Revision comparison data
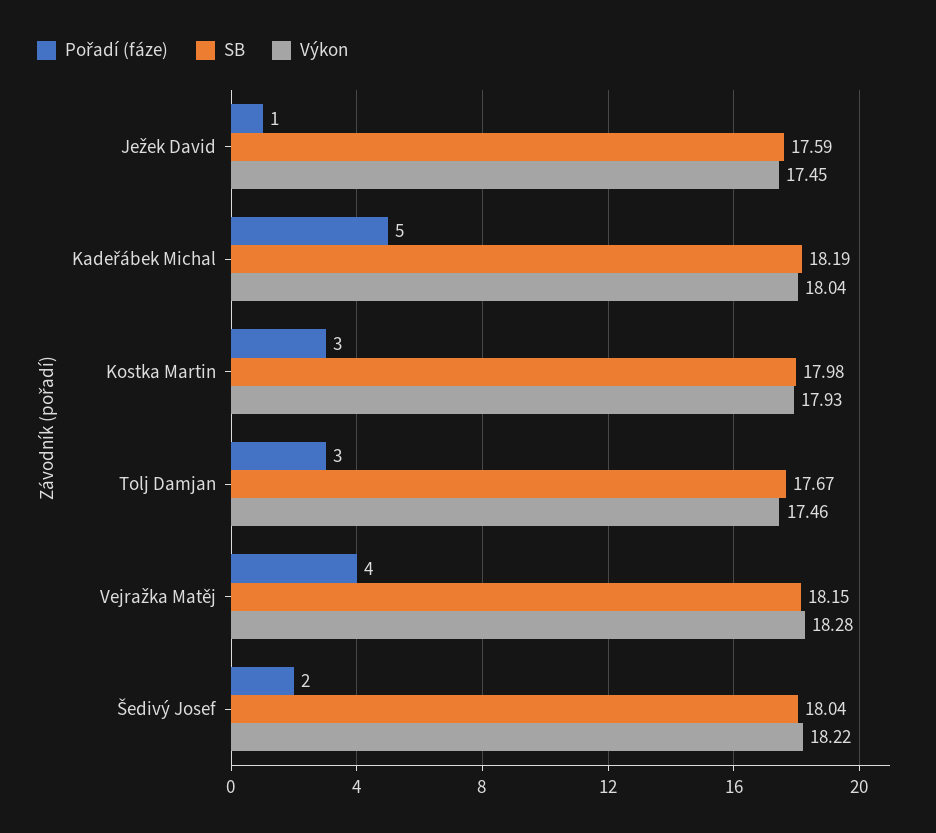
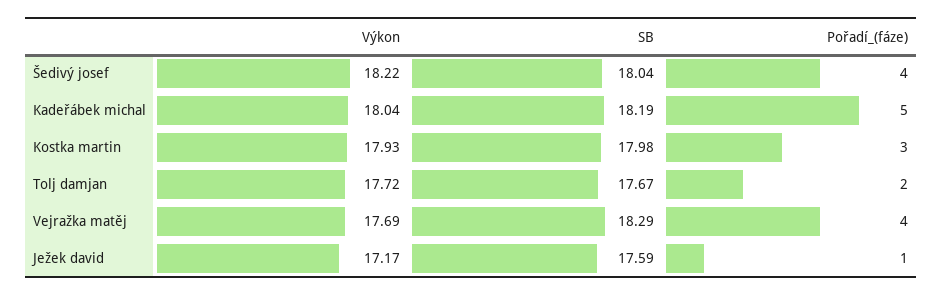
  {
    "Pořadí (fáze)": {
      "Ježek David": 1,
      "Kadeřábek Michal": 5,
      "Kostka Martin": 3,
-     "Tolj Damjan": 3,
+     "Tolj Damjan": 2,
      "Vejražka Matěj": 4,
-     "Šedivý Josef": 2
+     "Šedivý Josef": 4
    },
    "SB": {
      "Ježek David": 17.59,
      "Kadeřábek Michal": 18.19,
      "Kostka Martin": 17.98,
      "Tolj Damjan": 17.67,
-     "Vejražka Matěj": 18.15,
+     "Vejražka Matěj": 18.29,
      "Šedivý Josef": 18.04
    },
    "Výkon": {
-     "Ježek David": 17.45,
+     "Ježek David": 17.17,
      "Kadeřábek Michal": 18.04,
      "Kostka Martin": 17.93,
-     "Tolj Damjan": 17.46,
+     "Tolj Damjan": 17.72,
-     "Vejražka Matěj": 18.28,
+     "Vejražka Matěj": 17.69,
      "Šedivý Josef": 18.22
    }
  }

■ Task to carry out
Without the pictures, set down every entry exactly.

■ Written reply
  {
    "Pořadí (fáze)": {
      "Ježek David": 1,
      "Kadeřábek Michal": 5,
      "Kostka Martin": 3,
-     "Tolj Damjan": 3,
+     "Tolj Damjan": 2,
      "Vejražka Matěj": 4,
-     "Šedivý Josef": 2
+     "Šedivý Josef": 4
    },
    "SB": {
      "Ježek David": 17.59,
      "Kadeřábek Michal": 18.19,
      "Kostka Martin": 17.98,
      "Tolj Damjan": 17.67,
-     "Vejražka Matěj": 18.15,
+     "Vejražka Matěj": 18.29,
      "Šedivý Josef": 18.04
    },
    "Výkon": {
-     "Ježek David": 17.45,
+     "Ježek David": 17.17,
      "Kadeřábek Michal": 18.04,
      "Kostka Martin": 17.93,
-     "Tolj Damjan": 17.46,
+     "Tolj Damjan": 17.72,
-     "Vejražka Matěj": 18.28,
+     "Vejražka Matěj": 17.69,
      "Šedivý Josef": 18.22
    }
  }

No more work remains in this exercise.